[[ ENTRIES SHOWN open ]]

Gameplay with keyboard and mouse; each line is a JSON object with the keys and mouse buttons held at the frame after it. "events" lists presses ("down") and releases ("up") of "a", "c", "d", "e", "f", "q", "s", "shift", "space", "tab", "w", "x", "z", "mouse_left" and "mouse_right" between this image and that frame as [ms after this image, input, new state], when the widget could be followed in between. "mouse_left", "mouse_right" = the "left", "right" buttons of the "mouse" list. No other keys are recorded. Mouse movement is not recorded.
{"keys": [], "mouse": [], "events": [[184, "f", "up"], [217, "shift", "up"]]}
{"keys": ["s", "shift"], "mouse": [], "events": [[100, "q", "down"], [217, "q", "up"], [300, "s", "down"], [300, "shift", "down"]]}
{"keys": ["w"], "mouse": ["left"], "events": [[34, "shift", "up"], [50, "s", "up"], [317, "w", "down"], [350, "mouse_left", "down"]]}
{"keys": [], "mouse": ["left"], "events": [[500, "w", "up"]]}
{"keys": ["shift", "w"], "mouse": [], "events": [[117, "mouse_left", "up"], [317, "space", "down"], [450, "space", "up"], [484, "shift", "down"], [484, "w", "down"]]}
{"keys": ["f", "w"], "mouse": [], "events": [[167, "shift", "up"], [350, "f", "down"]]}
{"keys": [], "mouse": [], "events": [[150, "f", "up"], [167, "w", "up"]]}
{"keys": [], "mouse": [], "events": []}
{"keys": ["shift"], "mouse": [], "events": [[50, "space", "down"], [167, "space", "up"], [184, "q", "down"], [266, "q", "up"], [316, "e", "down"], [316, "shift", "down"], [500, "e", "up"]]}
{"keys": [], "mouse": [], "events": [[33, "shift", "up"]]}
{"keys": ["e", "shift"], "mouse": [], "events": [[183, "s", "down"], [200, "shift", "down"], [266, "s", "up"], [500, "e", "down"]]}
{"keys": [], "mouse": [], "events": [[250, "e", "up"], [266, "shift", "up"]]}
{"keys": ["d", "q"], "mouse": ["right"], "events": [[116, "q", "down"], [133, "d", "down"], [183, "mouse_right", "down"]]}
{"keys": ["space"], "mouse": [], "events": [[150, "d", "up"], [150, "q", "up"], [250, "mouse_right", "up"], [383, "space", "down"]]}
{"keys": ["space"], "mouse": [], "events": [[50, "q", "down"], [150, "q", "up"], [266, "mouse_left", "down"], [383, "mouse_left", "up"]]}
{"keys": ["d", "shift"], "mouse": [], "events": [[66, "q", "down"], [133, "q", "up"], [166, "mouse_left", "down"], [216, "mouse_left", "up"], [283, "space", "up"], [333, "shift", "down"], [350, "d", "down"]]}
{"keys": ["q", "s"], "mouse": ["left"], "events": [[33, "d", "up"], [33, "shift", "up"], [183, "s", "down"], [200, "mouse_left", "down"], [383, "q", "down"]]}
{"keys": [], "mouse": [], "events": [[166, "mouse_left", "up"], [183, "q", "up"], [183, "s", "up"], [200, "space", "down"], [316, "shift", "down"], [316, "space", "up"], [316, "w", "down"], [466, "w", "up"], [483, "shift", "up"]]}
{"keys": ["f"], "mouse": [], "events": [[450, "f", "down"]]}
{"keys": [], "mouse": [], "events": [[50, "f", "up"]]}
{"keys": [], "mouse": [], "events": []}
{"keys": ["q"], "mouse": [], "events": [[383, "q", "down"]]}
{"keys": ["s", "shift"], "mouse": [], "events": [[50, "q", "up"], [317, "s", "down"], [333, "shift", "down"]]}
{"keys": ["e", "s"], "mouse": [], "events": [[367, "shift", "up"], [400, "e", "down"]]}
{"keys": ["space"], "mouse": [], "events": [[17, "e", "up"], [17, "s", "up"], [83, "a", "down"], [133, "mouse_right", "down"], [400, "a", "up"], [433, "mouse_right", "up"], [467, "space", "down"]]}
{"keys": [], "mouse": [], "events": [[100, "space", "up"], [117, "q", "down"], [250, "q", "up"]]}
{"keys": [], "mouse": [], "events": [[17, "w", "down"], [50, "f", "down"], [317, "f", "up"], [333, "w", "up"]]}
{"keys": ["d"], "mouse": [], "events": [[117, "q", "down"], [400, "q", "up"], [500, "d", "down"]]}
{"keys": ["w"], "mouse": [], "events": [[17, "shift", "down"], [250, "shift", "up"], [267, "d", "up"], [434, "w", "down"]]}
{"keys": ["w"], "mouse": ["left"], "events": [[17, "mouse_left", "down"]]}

[[ ENTRIES SHOWN closed ]]

TASK STATEMENT:
Everything in the data must be repeated exactly; leave no line out.

WRITTEN RESPONSE:
Gameplay with keyboard and mouse; each line is a JSON object with the keys and mouse buttons held at the frame after it. "events" lists presses ("down") and releases ("up") of "a", "c", "d", "e", "f", "q", "s", "shift", "space", "tab", "w", "x", "z", "mouse_left" and "mouse_right" between this image and that frame as [ms after this image, input, new state], when the widget could be followed in between. "mouse_left", "mouse_right" = the "left", "right" buttons of the "mouse" list. No other keys are recorded. Mouse movement is not recorded.
{"keys": [], "mouse": [], "events": [[184, "f", "up"], [217, "shift", "up"]]}
{"keys": ["s", "shift"], "mouse": [], "events": [[100, "q", "down"], [217, "q", "up"], [300, "s", "down"], [300, "shift", "down"]]}
{"keys": ["w"], "mouse": ["left"], "events": [[34, "shift", "up"], [50, "s", "up"], [317, "w", "down"], [350, "mouse_left", "down"]]}
{"keys": [], "mouse": ["left"], "events": [[500, "w", "up"]]}
{"keys": ["shift", "w"], "mouse": [], "events": [[117, "mouse_left", "up"], [317, "space", "down"], [450, "space", "up"], [484, "shift", "down"], [484, "w", "down"]]}
{"keys": ["f", "w"], "mouse": [], "events": [[167, "shift", "up"], [350, "f", "down"]]}
{"keys": [], "mouse": [], "events": [[150, "f", "up"], [167, "w", "up"]]}
{"keys": [], "mouse": [], "events": []}
{"keys": ["shift"], "mouse": [], "events": [[50, "space", "down"], [167, "space", "up"], [184, "q", "down"], [266, "q", "up"], [316, "e", "down"], [316, "shift", "down"], [500, "e", "up"]]}
{"keys": [], "mouse": [], "events": [[33, "shift", "up"]]}
{"keys": ["e", "shift"], "mouse": [], "events": [[183, "s", "down"], [200, "shift", "down"], [266, "s", "up"], [500, "e", "down"]]}
{"keys": [], "mouse": [], "events": [[250, "e", "up"], [266, "shift", "up"]]}
{"keys": ["d", "q"], "mouse": ["right"], "events": [[116, "q", "down"], [133, "d", "down"], [183, "mouse_right", "down"]]}
{"keys": ["space"], "mouse": [], "events": [[150, "d", "up"], [150, "q", "up"], [250, "mouse_right", "up"], [383, "space", "down"]]}
{"keys": ["space"], "mouse": [], "events": [[50, "q", "down"], [150, "q", "up"], [266, "mouse_left", "down"], [383, "mouse_left", "up"]]}
{"keys": ["d", "shift"], "mouse": [], "events": [[66, "q", "down"], [133, "q", "up"], [166, "mouse_left", "down"], [216, "mouse_left", "up"], [283, "space", "up"], [333, "shift", "down"], [350, "d", "down"]]}
{"keys": ["q", "s"], "mouse": ["left"], "events": [[33, "d", "up"], [33, "shift", "up"], [183, "s", "down"], [200, "mouse_left", "down"], [383, "q", "down"]]}
{"keys": [], "mouse": [], "events": [[166, "mouse_left", "up"], [183, "q", "up"], [183, "s", "up"], [200, "space", "down"], [316, "shift", "down"], [316, "space", "up"], [316, "w", "down"], [466, "w", "up"], [483, "shift", "up"]]}
{"keys": ["f"], "mouse": [], "events": [[450, "f", "down"]]}
{"keys": [], "mouse": [], "events": [[50, "f", "up"]]}
{"keys": [], "mouse": [], "events": []}
{"keys": ["q"], "mouse": [], "events": [[383, "q", "down"]]}
{"keys": ["s", "shift"], "mouse": [], "events": [[50, "q", "up"], [317, "s", "down"], [333, "shift", "down"]]}
{"keys": ["e", "s"], "mouse": [], "events": [[367, "shift", "up"], [400, "e", "down"]]}
{"keys": ["space"], "mouse": [], "events": [[17, "e", "up"], [17, "s", "up"], [83, "a", "down"], [133, "mouse_right", "down"], [400, "a", "up"], [433, "mouse_right", "up"], [467, "space", "down"]]}
{"keys": [], "mouse": [], "events": [[100, "space", "up"], [117, "q", "down"], [250, "q", "up"]]}
{"keys": [], "mouse": [], "events": [[17, "w", "down"], [50, "f", "down"], [317, "f", "up"], [333, "w", "up"]]}
{"keys": ["d"], "mouse": [], "events": [[117, "q", "down"], [400, "q", "up"], [500, "d", "down"]]}
{"keys": ["w"], "mouse": [], "events": [[17, "shift", "down"], [250, "shift", "up"], [267, "d", "up"], [434, "w", "down"]]}
{"keys": ["w"], "mouse": ["left"], "events": [[17, "mouse_left", "down"]]}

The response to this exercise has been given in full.